Im Weg stehen der Führung dabei vor allem die mehr als 100.000 Tschetschenen, die vor dem Krieg ins Ausland geflohen sind. Für den Geheimdienstexperten und Buchautor Andrei Soldatov ist offensichtlich, dass Vertreter des Regimes in Grozny auch im Ausland aktiv sind: "Es gibt eine ganze Kette von Morden im Ausland, die offenbar vom Kreml in Auftrag gegeben worden sind. Ich habe aber den Eindruck, dass es noch eine zweite Serie gibt, die sich gegen Leute richtet, die der tschetschenischen Führung gefährlich werden könnten. Wer für diese zweite Serie verantwortlich ist und wie viel der Kreml darüber weiß, ist allerdings schwer zu beurteilen. Das gilt auch für den Mord in Wien."

Kommen Hintergründe ans Licht?

Sowohl Soldatov als auch der Journalist Ismailov finden es gut, dass der Mord an dem Flüchtling Umar Israilov in Wien vor Gericht verhandelt wird. Dadurch bestehe die Chance, dass die Hintergründe ans Licht kommen. Und die sind zumindest für Wjatscheslaw Ismailov eindeutig: Er meint, mit den vorliegenden Informationen müsse sich klar belegen lassen, dass der Wiener Mord in Grozny in Auftrag gegeben worden ist.

Mittagsjournal, 16.11.2010

Prozessauftakt im Fall Israilov

Am 13. Jänner 2009 wurde auf offener Straße in Wien-Floridsdorf ein Mann brutal erschossen: Umar Israilov war Asylwerber aus Tschetschenien, dessen Asylgründe allein schon durch seine Klage beim Europäischen Menschrechtsgerichtshof gegen den Präsidenten Tschetscheniens, Ramsan Kadyrow, glaubhaft untermauert wurde: Er hatte angegeben, in Tschetschenien von Kadyrow persönlich gefoltert worden zu sein. Vergeblich hatte er in Wien um Polizeischutz gebeten.

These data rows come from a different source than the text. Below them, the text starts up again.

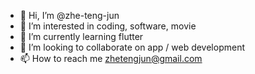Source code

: - 👋 Hi, I’m @zhe-teng-jun
- 👀 I’m interested in coding, software, movie
- 🌱 I’m currently learning flutter
- 💞️ I’m looking to collaborate on app / web development
- 📫 How to reach me zhetengjun@gmail.com

<!---
zhe-teng-jun/zhe-teng-jun is a ✨ special ✨ repository because its `README.md` (this file) appears on your GitHub profile.
You can click the Preview link to take a look at your changes.
--->
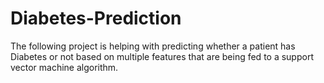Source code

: # Diabetes-Prediction
The following project is helping with predicting whether a patient has Diabetes or not based on multiple features that are being fed to a support vector machine algorithm.
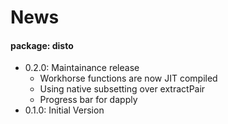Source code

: # News
#### package: disto

- 0.2.0: Maintainance release
    - Workhorse functions are now JIT compiled
    - Using native subsetting over extractPair
    - Progress bar for dapply
- 0.1.0: Initial Version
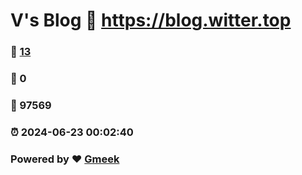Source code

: # V's Blog :link: https://blog.witter.top 
### :page_facing_up: [13](https://blog.witter.top/tag.html) 
### :speech_balloon: 0 
### :hibiscus: 97569 
### :alarm_clock: 2024-06-23 00:02:40 
### Powered by :heart: [Gmeek](https://github.com/Meekdai/Gmeek)
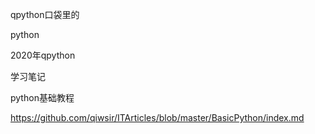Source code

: 
qpython口袋里的

python

2020年qpython

学习笔记


python基础教程


https://github.com/qiwsir/ITArticles/blob/master/BasicPython/index.md
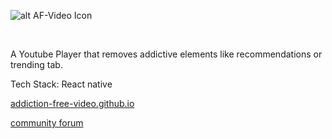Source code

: ![alt AF-Video Icon](https://addiction-free-video.github.io/assets/banner.jpg)

&nbsp;
&nbsp;

A Youtube Player that removes addictive elements like recommendations or trending tab.

Tech Stack: React native

[addiction-free-video.github.io](https://addiction-free-video.github.io/)

[community forum](https://addiction-free-video.tribe.so/)
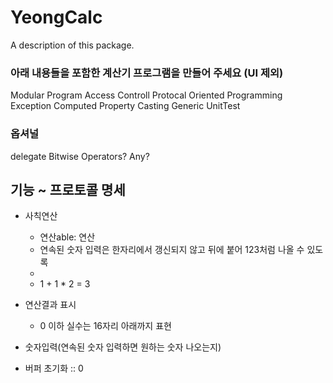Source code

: # YeongCalc

A description of this package.

### 아래 내용들을 포함한 계산기 프로그램을 만들어 주세요 (UI 제외) 
 
 Modular Program
 Access Controll
 Protocal Oriented Programming
 Exception
 Computed Property
 Casting
 Generic
 UnitTest
 
 ### 옵셔널 
 delegate
 Bitwise Operators?
 Any?


## 기능 ~ 프로토콜 명세
- 사칙연산
    - 연산able: 연산
    - 연속된 숫자 입력은 한자리에서 갱신되지 않고 뒤에 붙어 123처럼 나올 수 있도록
    - 
    - 1 + 1 * 2 = 3 
    
- 연산결과 표시
    - 0 이하 실수는 16자리 아래까지 표현
    
- 숫자입력(연속된 숫자 입력하면 원하는 숫자 나오는지)
- 버퍼 초기화 :: 0

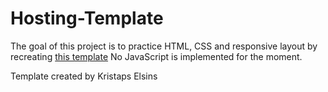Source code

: # Hosting-Template

The goal of this project is to practice HTML, CSS and responsive layout by recreating [this template](http://www.free-css.com/free-css-templates/page213/hosting)
No JavaScript is implemented for the moment.

Template created by Kristaps Elsins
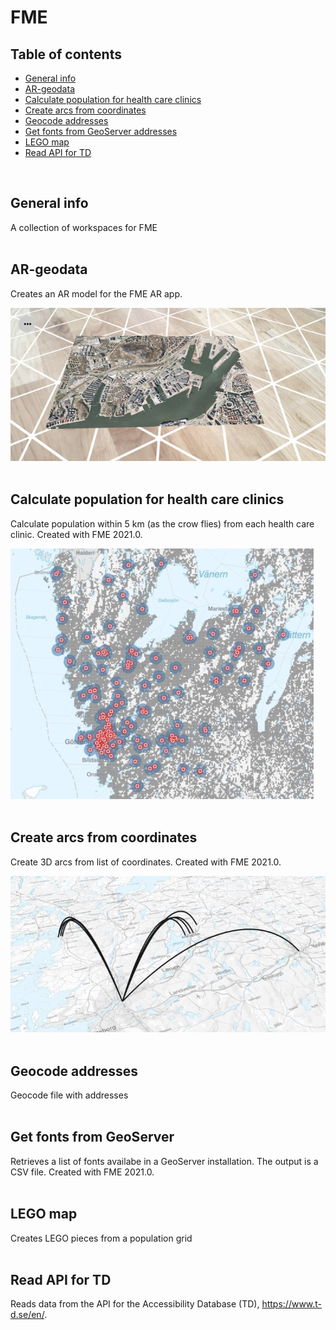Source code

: # FME

## Table of contents
* [General info](#general-info)
* [AR-geodata](#AR-geodata)
* [Calculate population for health care clinics](#Calculate-population-for-health-care-clinics)
* [Create arcs from coordinates](#Create-arcs-from-coordinates)
* [Geocode addresses](#Geocode-addresses)
* [Get fonts from GeoServer addresses](#Get-fonts-from-GeoServer)
* [LEGO map](#LEGO-map)
* [Read API for TD](#Read-API-for-TD)

<br/>

## General info
A collection of workspaces for FME
<br/><br/>

## AR-geodata
Creates an AR model for the FME AR app.

![AR model](https://github.com/magnusnil/FME/blob/main/AR-geodata_result.jpg)
<br/><br/>

## Calculate population for health care clinics
Calculate population within 5 km (as the crow flies) from each health care clinic. Created with FME 2021.0.

![Population](https://github.com/magnusnil/FME/blob/main/Calculate_population_for_health_care_clinics.JPG)
<br/><br/>

## Create arcs from coordinates
Create 3D arcs from list of coordinates. Created with FME 2021.0.

![Arcs](https://github.com/magnusnil/FME/blob/main/Create%20arcs%20from%20coordinates.jpg)
<br/><br/>


## Geocode addresses
Geocode file with addresses
<br/><br/>

## Get fonts from GeoServer
Retrieves a list of fonts availabe in a GeoServer installation. The output is a CSV file. Created with FME 2021.0.
<br/><br/>

## LEGO map
Creates LEGO pieces from a population grid
<br/><br/>


## Read API for TD
Reads data from the API for the Accessibility Database (TD), https://www.t-d.se/en/.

"Definitiver Tötungsauftrag"

Das Wiener Landesamt für Terrorismusbekämpfung verdächtigt den Präsidenten Tschetscheniens, für die Ermordung des Asylwerbers in Wien verantwortlich zu sein. Es soll bereits im Juni 2008 - so heißt es im Abschlussbericht der Ermittlungen - ein definitiver Tötungsauftrag erteilt worden sein.

Kadyrow ist nicht angeklagt in Wien. Vor Gericht stehen heute drei Männer aus Tschetschenien. Der Todesschütze ist nicht unter den Angeklagten, weil er sich ins Ausland absetzen konnte.